Zudem werde man auch künftig Produktionskapazitäten brauchen, nämlich dann, wenn Mutationen eine Anpassung des Impfstoffs nötig machen. «Ich gehe davon aus, dass es künftig wie bei der Grippeimpfung sein wird», sagt Humbel. «Denn so schnell wird man das Coronavirus nicht weg haben.»
Ist es noch nicht zu spät?
Das hiesse ja aber auch, dass der Bund reumütig doch noch auf den fahrenden Zug aufspringen könnte. Auch in Zukunft müssten für die Schweiz Millionen von Impfdosen gegen das Coronavirus produziert werden. «Das ist jetzt durch die Behörden und Epidemiologen abzuwägen, ob sich diese Investition noch lohnt», fordert Humbel.

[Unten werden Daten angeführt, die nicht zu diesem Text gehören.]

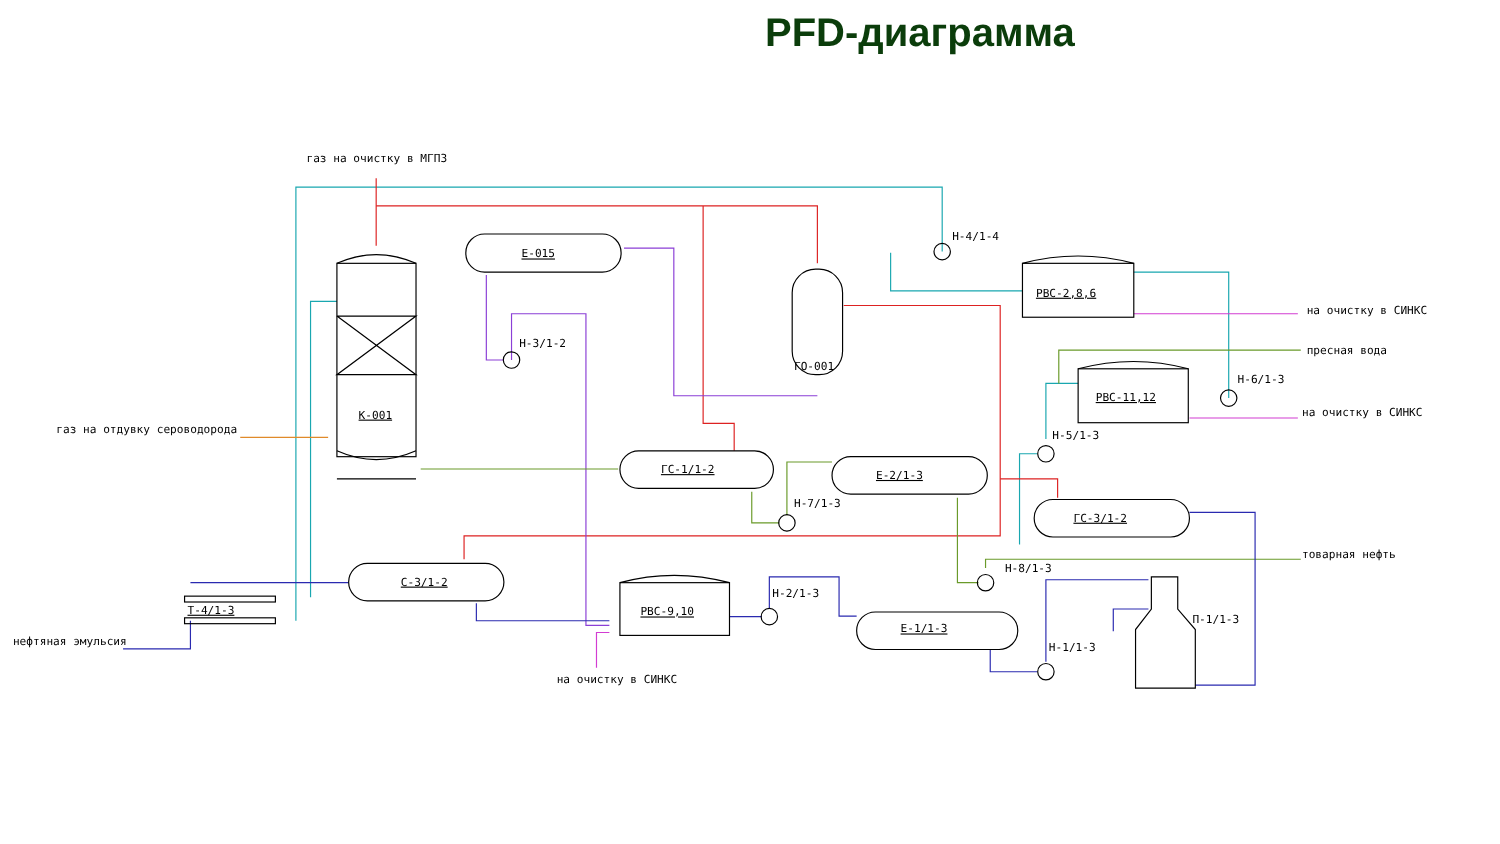PFD-диаграмма
газ на очистку в МГПЗ
Е-015
Н-4/1-4
РВС-2,8,6
на очистку в СИНКС
Н-3/1-2
ГО-001
пресная вода
Н-6/1-3
РВС-11,12
на очистку в СИНКС
К-001
газ на отдувку сероводорода
Н-5/1-3
ГС-1/1-2
Е-2/1-3
Н-7/1-3
ГС-3/1-2
товарная нефть
Н-8/1-3
С-3/1-2
Н-2/1-3
Т-4/1-3
РВС-9,10
П-1/1-3
Е-1/1-3
нефтяная эмульсия
Н-1/1-3
на очистку в СИНКС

Der Bundesrat lehnte es ab in Visp Impfstoff zu produzieren, weil eine Rechtsgrundlage fehlt (sagte der BR auch bei Impfapp). Grundrechte entziehen und Wirtschaft vernichten, aber ein kleines Gesetz anpassen nein. Für mich als Steuerzahler ein Skandal. pic.twitter.com/jHyOfq5M15
— Marcel Dobler (@Marcel_Dobler) March 11, 2021
«Wenn man sieht, wie viele Milliarden die Unterstützung der Wirtschaft kostet, dann würde es sich auf jeden Fall lohnen.» Andere wollen berechnet haben, dass eine Fabrik aus dem Boden zu stampfen weniger koste als ein einziger Tag Lockdown.
Schuldfrage schwierig zu klären
Während vielerorts der Eindruck erweckt wird, die für die Impfstoffbeschaffung zuständige Nora Kronig sei verantwortlich, relativiert Humbel die Schuldfrage. «Ich würde nie auf eine einzelne Person schiessen», betont sie. Sie gehe davon aus, dass solche Entscheide nicht von einzelnen Personen getroffen würden. Also sind die Chefs in der Pflicht – der Bundesrat.
«Der Bund hat zwar mit Moderna auf den richtigen Impfstoff gesetzt. Aber er hat offenbar nicht den Mut gehabt, rechtzeitig Unterstützung zu leisten, für eine eigene Produktionsstrasse für die Schweiz.» Andererseits hat auch Lonza offenbar nicht insistiert, lobbyiert oder anderweitig auf sich aufmerksam gemacht.